• TEXT SECTION
Plan Your Trip to the Kentucky Bourbon Trail

Aimee Lim / Aiming For Awe / Copyright 2019

BREAKING NEWS: Kev turned 30 last month. THIRTY. And though I may not be far behind, I can still call him an old man for the time being 😂

And since Kev’s birthday was a big deal (obvs), I planned a “surprise” trip for it MONTHS in advance. Then spilled EVERY DETAIL shortly after. So much for a surprise 🤦🏻‍♀️ Regardless, he was stoked. Stoked for a trip through the Kentucky Bourbon Trail with a couple of our fav buds to celebrate his big 3-0!

Jim Beam American Stillhouse in Louisville, Kentucky

Jim Beam American Stillhouse in Louisville, Kentucky

But here’s the thing about Kentucky: there seems to be zero info about it on that giant source of knowledge we call the internet. Sure, we planned our trip just fine and we all came back in one piece (more or less - parts of our livers died there RIP), but we left Kentucky feeling like we missed so much. We would have loved to check out some of the many MANY recommendations we got from locals, but our time just didn’t allow for it 😢 Guess that just means we’ll have our work cut out for us when we’re back!

• MATERIAL SUPPLIED
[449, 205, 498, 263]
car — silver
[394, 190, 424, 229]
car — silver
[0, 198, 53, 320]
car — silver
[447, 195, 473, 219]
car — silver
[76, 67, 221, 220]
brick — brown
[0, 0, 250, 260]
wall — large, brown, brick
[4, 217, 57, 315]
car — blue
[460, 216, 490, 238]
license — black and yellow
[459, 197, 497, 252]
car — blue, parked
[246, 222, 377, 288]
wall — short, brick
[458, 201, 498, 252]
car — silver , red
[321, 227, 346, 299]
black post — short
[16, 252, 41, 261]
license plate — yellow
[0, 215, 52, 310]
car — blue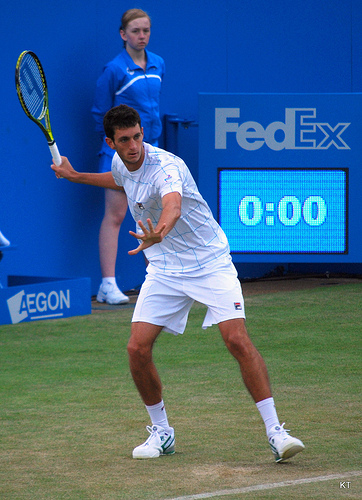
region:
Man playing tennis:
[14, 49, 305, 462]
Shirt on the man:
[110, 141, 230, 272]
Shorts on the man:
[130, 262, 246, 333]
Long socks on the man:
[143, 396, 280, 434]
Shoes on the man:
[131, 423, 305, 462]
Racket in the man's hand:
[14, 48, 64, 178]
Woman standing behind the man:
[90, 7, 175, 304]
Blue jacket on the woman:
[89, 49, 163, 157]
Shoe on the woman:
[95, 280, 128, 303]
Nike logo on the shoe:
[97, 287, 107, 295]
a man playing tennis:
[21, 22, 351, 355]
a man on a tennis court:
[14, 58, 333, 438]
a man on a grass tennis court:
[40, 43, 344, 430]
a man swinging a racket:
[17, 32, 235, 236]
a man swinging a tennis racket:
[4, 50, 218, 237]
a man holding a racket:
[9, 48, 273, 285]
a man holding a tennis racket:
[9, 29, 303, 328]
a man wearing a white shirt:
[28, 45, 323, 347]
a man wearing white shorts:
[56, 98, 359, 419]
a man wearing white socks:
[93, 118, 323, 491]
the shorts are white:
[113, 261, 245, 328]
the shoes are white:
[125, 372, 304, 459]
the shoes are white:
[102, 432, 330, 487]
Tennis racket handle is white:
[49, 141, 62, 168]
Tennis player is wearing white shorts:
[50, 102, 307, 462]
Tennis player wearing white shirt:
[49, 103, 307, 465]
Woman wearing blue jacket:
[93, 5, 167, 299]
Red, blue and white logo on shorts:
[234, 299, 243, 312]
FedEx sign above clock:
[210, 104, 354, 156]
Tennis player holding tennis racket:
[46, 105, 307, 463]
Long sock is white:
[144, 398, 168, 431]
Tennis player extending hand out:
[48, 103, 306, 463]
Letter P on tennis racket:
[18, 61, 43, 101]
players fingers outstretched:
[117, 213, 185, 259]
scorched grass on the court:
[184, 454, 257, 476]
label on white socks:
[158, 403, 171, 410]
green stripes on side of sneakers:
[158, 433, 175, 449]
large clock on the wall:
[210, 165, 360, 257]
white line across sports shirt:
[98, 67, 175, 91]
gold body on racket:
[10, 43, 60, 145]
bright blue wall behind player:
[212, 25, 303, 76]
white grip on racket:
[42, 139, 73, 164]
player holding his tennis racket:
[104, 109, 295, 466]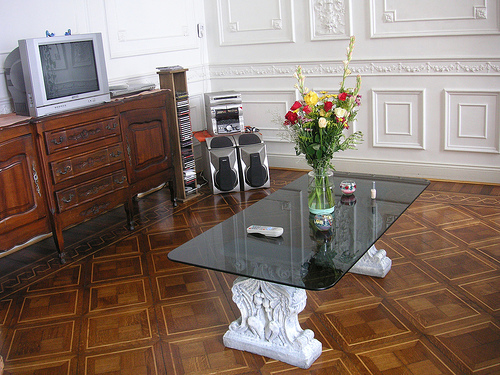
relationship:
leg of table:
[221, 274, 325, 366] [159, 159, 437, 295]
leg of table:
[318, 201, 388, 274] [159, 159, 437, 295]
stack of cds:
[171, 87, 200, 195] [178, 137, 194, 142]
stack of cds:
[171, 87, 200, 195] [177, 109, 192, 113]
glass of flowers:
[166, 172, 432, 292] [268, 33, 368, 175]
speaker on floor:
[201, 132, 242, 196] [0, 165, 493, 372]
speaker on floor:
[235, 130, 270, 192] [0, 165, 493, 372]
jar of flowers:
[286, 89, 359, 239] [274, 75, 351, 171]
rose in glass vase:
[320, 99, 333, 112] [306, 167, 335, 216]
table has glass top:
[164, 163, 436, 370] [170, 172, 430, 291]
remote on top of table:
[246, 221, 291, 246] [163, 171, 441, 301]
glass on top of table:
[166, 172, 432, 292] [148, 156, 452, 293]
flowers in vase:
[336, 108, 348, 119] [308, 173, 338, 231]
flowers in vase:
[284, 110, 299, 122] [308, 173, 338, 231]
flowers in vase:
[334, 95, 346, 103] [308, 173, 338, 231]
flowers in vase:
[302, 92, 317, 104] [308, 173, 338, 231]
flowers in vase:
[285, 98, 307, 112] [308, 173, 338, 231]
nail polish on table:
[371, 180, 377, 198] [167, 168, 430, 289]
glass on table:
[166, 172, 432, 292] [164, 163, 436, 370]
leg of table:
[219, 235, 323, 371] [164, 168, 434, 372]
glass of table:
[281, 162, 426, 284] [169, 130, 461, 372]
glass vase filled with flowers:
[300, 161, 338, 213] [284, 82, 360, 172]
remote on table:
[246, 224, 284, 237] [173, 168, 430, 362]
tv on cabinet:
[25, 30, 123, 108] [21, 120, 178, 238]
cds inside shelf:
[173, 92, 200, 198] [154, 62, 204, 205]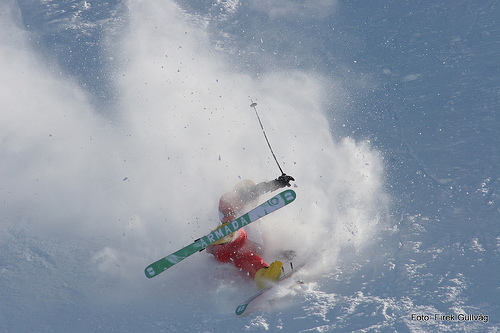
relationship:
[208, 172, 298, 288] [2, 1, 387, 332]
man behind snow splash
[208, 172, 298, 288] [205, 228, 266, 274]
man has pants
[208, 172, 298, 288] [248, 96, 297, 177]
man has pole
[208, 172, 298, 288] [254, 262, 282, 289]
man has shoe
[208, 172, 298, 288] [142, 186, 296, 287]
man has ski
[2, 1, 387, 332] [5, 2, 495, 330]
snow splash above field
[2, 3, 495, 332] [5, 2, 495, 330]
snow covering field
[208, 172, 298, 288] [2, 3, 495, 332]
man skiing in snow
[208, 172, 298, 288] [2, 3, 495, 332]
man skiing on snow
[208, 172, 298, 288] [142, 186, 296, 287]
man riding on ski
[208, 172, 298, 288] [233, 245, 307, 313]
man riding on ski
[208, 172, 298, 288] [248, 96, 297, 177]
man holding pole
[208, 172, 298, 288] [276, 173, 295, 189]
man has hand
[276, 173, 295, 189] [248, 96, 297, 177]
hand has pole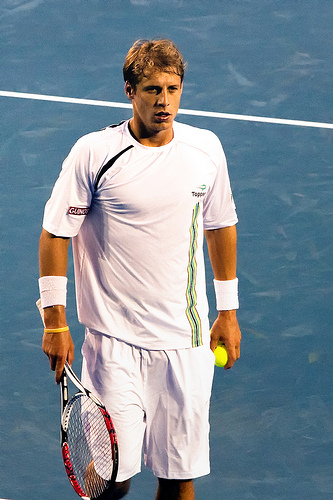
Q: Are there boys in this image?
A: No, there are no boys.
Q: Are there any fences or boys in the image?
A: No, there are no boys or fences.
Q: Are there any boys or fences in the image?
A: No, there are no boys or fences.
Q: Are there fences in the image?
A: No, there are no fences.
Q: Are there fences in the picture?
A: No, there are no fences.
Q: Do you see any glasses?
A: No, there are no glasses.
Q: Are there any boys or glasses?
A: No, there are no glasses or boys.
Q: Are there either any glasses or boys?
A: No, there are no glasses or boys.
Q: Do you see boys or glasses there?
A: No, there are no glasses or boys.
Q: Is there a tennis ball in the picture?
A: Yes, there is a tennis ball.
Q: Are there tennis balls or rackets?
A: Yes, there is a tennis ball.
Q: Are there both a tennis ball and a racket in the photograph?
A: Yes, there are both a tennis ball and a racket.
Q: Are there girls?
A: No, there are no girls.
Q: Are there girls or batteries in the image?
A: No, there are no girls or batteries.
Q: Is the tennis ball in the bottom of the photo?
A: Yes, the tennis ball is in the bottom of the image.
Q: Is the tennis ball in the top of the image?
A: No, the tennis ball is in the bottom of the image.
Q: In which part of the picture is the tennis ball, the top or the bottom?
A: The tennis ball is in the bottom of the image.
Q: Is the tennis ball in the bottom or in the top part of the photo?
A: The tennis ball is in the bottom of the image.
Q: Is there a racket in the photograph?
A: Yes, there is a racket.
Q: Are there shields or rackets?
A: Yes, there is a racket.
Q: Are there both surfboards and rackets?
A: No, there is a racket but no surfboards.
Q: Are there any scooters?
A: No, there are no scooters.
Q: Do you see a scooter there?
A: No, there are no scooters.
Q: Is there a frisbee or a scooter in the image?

---

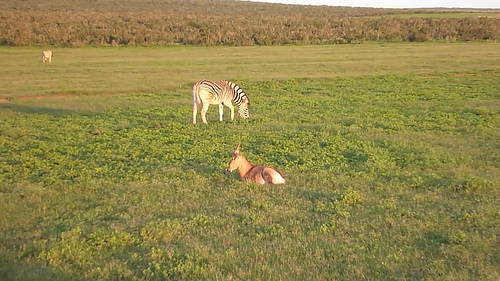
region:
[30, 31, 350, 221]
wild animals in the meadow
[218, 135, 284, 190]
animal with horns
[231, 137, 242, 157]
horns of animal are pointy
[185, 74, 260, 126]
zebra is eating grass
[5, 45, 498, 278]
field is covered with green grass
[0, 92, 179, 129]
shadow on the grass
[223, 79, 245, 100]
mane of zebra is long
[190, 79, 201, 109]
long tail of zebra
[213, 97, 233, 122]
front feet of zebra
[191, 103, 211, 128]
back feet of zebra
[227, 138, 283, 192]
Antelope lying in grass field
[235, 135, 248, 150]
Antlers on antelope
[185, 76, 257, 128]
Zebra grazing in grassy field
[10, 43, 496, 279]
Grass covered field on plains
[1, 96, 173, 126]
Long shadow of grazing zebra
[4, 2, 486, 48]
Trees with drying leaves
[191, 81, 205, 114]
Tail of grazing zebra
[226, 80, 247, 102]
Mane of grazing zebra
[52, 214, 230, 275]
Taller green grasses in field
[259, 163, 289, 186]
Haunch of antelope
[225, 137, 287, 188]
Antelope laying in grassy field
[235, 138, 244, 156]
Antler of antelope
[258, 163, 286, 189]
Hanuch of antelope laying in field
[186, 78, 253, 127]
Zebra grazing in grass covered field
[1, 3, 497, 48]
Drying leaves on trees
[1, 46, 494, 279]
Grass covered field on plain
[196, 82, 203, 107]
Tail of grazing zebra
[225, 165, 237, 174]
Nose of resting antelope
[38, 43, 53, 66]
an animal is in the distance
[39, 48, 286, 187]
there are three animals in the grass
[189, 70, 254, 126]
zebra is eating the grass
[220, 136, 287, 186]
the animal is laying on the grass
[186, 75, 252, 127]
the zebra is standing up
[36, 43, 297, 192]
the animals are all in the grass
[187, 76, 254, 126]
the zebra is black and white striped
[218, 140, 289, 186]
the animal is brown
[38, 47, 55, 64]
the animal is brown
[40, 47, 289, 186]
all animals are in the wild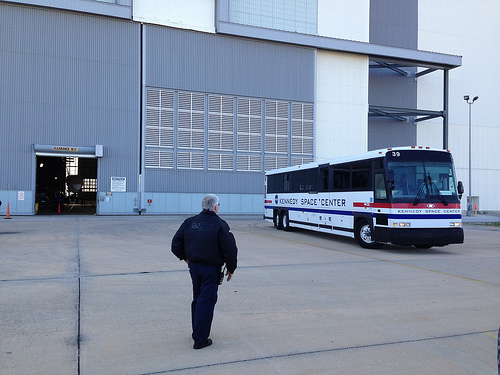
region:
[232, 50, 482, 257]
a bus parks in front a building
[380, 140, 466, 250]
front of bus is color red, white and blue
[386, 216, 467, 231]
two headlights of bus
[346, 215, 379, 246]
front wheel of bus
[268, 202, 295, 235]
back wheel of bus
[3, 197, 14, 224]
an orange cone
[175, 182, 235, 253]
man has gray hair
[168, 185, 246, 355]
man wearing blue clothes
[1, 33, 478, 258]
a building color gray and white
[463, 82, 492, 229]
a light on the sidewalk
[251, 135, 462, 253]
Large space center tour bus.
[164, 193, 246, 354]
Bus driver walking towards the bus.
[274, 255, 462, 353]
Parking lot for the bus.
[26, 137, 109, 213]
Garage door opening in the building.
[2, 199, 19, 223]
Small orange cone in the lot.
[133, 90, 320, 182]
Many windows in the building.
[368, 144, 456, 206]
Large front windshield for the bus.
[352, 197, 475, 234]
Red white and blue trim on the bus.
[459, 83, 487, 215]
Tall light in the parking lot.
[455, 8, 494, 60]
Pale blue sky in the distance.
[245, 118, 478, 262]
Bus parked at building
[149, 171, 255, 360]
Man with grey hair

...

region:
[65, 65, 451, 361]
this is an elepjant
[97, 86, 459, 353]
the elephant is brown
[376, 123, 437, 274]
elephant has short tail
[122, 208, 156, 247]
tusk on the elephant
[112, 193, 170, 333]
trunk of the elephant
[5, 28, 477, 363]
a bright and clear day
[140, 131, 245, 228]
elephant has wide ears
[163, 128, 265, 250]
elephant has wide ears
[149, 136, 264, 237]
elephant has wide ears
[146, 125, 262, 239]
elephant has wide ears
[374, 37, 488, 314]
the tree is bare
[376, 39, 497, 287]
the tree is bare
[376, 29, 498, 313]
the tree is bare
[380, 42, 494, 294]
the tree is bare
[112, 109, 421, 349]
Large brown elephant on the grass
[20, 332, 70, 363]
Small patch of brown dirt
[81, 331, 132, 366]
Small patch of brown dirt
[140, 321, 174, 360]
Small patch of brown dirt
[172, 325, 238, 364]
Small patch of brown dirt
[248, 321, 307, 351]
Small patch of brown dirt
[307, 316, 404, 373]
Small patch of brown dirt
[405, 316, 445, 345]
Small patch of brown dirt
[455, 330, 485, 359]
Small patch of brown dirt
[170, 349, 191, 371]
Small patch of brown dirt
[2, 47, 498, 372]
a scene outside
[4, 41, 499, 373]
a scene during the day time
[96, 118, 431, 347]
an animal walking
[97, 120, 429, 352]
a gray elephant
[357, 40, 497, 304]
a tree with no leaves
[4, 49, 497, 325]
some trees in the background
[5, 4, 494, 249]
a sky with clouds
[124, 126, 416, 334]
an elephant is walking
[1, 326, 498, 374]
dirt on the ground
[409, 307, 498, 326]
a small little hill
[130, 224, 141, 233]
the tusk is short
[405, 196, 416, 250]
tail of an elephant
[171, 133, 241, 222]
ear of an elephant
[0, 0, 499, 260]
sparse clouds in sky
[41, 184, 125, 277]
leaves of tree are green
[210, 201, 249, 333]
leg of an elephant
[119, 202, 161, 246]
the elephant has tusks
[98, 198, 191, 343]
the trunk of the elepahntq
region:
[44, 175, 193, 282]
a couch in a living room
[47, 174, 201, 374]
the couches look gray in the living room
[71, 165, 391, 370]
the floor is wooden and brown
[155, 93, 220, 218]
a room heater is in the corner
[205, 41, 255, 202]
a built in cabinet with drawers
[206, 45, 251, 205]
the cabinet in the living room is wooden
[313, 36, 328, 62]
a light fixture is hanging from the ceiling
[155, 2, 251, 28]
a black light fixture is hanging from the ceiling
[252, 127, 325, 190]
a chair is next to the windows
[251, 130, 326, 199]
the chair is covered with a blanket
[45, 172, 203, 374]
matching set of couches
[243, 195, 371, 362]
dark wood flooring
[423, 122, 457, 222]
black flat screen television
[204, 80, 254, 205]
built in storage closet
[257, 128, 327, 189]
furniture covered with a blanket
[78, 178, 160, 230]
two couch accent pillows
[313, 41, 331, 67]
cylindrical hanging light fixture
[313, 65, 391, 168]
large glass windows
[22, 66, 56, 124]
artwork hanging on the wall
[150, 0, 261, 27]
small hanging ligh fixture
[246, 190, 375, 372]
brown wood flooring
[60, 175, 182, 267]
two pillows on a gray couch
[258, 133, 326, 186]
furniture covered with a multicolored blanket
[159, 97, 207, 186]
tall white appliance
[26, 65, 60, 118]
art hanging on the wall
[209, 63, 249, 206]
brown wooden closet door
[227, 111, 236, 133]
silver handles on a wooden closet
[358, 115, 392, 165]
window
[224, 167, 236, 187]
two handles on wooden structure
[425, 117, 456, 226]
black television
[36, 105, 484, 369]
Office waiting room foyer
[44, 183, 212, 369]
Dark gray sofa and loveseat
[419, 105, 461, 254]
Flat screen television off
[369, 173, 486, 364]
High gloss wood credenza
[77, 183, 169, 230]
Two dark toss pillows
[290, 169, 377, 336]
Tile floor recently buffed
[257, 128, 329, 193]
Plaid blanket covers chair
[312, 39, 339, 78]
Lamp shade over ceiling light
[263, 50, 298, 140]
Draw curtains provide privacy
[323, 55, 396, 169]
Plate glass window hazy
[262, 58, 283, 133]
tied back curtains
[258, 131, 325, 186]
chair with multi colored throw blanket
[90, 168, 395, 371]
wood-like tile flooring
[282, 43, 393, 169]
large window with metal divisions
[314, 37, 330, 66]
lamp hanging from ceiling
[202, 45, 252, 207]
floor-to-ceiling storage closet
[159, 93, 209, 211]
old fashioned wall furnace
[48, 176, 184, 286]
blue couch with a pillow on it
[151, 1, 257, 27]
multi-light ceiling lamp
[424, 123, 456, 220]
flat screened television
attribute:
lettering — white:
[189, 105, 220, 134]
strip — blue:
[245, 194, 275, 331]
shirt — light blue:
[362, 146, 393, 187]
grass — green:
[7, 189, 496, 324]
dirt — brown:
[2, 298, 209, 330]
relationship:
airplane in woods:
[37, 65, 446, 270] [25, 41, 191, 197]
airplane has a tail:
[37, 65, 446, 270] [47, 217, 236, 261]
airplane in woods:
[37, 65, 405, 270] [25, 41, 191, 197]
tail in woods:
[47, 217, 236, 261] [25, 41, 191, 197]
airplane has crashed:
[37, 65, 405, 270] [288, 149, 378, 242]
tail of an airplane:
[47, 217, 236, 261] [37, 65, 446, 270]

• ASSIGNED TASK
Translate this sentence from the Kentucky Bourbon Trail post into Spanish: "But here’s the thing about Kentucky: there seems to be zero info about it on that giant source of knowledge we call the internet." The listing isn't needed for this.

• FINISHED EXERCISE
Pero esto es lo que pasa con Kentucky: parece que no hay ninguna información sobre él en esa enorme fuente de conocimiento que llamamos internet.